Expressed sequence tag (EST) analysis

C. elegans ESTs | Other Nematode ESTs

An expressed sequence tag is a single pass sequence taken from a randomly selected cDNA clone. ESTs are used to investigate the diversity of genes expressed by an organism, tissue or cell. By looking at only expressed sequences we can

• avoid the expense of complete genome sequencing (no introns or intergenic DNA are sequenced)
• allow the organism/tissue/cell to instruct us as to what is "important" in terms of expression levels of genes
• permit assessment of differential gene expression by comparing stage or tissue specific datasets
• confirm splicing and coding predictions from genomic DNA sequences

The genes expressed in a tissue or stage contribute to a pool of mRNAs. The relative levels of expression of each mRNA in this steady state pool reflects (but may not be equivalent to) the level of expression of the encoded proteins. In EST analysis, a cDNA library is first constructed from mRNA.

mRNA steady state pool

converted to double stranded cDNA

and cloned into a bacterial vector (either plasmid or bacteriophage)

The distribution of abundances of cDNAs in the cDNA library if carefully made will reflect the distribution of mRNAs present in the original tissue.

The cDNA library is then sampled at random. Each clone is sequenced in one direction from either the 3' or 5' end (libraries are usually made such that the cDNA is cloned directionally; some EST projects perform 5' sequencing, others 3', others both).

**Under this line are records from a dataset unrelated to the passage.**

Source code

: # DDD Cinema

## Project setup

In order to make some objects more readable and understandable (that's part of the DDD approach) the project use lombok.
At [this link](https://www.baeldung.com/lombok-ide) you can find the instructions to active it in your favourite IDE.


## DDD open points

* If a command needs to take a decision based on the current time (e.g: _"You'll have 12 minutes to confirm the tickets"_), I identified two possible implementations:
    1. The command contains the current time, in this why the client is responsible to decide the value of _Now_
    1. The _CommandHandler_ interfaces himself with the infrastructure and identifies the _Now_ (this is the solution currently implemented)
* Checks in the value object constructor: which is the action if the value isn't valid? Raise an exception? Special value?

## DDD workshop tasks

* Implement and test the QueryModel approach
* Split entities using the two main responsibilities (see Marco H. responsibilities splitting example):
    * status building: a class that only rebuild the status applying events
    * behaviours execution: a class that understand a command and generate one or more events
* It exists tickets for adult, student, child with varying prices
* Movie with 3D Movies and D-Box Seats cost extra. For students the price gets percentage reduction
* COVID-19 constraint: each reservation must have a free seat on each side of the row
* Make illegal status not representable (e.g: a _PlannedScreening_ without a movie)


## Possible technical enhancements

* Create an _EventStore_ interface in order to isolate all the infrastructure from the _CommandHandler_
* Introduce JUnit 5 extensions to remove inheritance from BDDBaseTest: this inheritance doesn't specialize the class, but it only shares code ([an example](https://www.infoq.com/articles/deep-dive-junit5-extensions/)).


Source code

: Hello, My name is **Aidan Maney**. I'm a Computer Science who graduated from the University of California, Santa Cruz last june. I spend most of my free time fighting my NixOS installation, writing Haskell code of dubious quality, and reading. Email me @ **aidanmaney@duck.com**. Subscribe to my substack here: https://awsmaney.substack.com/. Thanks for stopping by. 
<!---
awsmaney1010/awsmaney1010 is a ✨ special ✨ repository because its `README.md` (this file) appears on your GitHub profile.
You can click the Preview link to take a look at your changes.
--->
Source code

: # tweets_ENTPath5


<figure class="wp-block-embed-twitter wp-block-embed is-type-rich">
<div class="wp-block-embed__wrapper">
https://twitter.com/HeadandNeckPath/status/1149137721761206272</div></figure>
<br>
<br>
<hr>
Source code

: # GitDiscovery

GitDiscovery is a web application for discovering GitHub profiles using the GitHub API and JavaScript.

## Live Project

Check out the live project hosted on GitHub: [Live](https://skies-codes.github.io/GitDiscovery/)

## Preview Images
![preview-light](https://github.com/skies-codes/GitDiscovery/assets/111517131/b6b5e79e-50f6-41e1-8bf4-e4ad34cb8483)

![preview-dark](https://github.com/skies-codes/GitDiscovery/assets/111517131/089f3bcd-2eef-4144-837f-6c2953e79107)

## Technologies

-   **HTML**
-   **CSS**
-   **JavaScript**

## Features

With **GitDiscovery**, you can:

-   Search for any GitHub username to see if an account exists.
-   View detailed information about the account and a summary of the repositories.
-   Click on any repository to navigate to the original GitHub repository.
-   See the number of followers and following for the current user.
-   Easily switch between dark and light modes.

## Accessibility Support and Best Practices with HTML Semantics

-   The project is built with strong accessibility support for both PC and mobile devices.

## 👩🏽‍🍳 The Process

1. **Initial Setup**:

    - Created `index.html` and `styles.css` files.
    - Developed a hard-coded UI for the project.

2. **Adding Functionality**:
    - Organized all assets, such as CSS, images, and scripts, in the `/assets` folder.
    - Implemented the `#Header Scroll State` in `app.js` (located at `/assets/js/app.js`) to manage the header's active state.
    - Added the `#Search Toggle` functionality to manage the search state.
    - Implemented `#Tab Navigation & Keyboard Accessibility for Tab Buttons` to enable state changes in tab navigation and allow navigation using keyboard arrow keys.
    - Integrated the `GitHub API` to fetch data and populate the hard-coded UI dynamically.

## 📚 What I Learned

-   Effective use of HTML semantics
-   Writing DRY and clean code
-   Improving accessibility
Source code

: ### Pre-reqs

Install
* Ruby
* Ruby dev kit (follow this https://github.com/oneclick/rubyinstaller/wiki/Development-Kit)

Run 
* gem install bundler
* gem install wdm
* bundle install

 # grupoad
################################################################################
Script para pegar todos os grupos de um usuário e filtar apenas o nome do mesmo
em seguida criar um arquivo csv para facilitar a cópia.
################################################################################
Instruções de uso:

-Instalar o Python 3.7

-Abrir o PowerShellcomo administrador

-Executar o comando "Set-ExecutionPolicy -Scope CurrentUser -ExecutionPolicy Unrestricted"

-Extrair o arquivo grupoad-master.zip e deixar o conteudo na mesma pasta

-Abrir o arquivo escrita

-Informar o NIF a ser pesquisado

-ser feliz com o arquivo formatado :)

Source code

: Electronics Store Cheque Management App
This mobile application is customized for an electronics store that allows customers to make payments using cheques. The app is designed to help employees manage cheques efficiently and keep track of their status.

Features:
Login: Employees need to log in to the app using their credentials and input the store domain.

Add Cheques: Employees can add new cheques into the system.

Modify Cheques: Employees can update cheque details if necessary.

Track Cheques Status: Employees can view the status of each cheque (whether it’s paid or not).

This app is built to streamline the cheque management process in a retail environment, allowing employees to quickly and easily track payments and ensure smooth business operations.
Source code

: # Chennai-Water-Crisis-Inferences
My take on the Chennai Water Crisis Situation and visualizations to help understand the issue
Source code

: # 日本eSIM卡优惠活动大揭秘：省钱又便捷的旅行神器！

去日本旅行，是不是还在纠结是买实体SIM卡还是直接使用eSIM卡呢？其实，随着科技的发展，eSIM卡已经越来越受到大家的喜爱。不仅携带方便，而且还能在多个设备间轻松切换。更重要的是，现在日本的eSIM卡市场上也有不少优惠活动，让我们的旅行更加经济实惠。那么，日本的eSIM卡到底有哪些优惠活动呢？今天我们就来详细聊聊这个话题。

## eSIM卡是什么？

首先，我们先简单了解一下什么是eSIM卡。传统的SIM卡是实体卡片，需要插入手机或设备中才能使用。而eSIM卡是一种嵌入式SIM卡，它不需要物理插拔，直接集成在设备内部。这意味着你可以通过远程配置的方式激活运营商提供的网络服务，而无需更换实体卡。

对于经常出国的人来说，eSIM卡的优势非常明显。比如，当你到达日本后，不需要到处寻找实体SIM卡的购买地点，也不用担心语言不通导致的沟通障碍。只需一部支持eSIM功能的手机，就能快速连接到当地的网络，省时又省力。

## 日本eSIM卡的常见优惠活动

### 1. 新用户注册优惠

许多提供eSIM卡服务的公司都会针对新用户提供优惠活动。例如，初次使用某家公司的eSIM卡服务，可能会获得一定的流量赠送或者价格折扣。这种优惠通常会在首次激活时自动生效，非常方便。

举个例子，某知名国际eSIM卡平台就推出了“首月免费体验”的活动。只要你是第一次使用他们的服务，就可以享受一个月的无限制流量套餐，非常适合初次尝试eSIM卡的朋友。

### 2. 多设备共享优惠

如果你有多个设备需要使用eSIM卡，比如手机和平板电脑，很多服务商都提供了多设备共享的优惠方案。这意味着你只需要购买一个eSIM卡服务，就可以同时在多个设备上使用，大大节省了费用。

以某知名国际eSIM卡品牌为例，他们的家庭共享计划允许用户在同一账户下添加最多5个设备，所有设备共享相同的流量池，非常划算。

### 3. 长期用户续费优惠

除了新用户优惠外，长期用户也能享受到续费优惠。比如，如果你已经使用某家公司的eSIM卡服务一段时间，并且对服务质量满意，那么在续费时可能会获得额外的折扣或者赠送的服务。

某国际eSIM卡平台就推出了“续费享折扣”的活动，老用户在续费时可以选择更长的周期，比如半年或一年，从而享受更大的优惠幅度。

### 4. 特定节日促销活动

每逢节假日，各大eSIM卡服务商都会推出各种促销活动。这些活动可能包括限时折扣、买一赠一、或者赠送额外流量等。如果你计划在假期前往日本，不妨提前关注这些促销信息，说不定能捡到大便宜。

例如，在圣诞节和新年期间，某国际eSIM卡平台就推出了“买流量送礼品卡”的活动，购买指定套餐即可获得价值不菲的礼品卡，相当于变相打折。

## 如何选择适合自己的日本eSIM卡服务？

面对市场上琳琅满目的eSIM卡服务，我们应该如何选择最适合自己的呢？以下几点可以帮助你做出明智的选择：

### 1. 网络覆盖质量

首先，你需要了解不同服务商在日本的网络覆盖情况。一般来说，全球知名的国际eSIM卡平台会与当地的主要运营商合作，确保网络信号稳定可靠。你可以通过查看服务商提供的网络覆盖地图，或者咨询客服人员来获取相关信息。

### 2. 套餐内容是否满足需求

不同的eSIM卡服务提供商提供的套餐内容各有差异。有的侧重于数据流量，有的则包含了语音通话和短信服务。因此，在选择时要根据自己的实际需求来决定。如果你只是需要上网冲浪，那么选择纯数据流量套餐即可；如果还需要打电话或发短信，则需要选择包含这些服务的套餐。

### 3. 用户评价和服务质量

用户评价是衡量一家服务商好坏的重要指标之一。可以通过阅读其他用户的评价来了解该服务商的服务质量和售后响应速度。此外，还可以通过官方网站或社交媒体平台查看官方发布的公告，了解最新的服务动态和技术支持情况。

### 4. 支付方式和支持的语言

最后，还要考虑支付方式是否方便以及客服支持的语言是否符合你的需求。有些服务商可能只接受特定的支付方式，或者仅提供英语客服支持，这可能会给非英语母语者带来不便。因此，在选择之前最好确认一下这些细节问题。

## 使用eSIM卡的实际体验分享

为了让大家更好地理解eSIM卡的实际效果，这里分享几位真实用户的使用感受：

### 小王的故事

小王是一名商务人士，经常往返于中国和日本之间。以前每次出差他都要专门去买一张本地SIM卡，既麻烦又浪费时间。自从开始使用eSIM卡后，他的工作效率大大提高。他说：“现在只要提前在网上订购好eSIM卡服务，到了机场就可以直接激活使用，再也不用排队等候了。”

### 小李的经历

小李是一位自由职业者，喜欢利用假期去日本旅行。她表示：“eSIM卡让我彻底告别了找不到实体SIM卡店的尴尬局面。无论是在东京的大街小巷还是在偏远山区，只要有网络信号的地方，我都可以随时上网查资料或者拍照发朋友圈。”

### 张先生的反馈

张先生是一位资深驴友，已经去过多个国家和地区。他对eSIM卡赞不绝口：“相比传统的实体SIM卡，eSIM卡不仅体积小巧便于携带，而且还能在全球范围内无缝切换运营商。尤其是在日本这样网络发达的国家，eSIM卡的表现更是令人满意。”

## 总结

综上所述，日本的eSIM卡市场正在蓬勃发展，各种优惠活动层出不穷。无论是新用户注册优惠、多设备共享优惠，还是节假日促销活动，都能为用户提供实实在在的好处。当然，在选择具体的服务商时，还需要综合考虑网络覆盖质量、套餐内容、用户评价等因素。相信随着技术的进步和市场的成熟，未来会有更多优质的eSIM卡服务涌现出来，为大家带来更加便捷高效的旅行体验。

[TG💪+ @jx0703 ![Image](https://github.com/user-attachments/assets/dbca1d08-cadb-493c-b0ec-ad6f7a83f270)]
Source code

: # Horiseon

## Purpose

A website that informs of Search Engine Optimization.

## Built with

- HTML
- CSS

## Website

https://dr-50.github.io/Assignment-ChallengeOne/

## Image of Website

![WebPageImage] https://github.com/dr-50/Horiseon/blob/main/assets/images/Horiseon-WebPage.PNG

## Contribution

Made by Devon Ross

These randomly selected sequences are then grouped by identity to classify them into groups or clusters that derive from a single gene.

The clusters can be used to

• derive a consensus sequence that may be better (more reliable, due to the overlaps, and longer) than each individual EST
• perform similarity and other database analyses
• examine expression patterns in the dataset.

It is thus possible to identify abundantly expressed genes by their relative abundance in the EST dataset. Genes expressed at low levels may not be represented in the ESTs despite their expression being positive in the sample, due to the stochastic nature of the selection process.

Thus the relative abundance of a gene transcript in the EST dataset can be taken as a general but not as a definitive measure of its abundance in the initial mRNA dataset.

Other cautions in interpreting EST data are

• EST clusters deriving from nonoverlapping portions of the same long transcript will not be identified as coming from the same gene, simultaneously inflating the number of genes apparently expressed, and decreasing the apparent abundance of expression of the gene
the mechanics of constructing cDNA libraries can bias against very short cDNAs (as a size selection process is usaully used), and very long transcripts (where the mRNA is less stable)
• libraries that have been amplified before sequencing may give biased estimates of the abundance of expression of certain genes as their growth in E. coli is not always equivalent
• for extensive EST analysis, various processes of normalisation are often used. These attempt to even out the relative levels of sequences in the library (either before cloning, or after it has been constructed). This obviously affects interpretation of the relative EST abundances.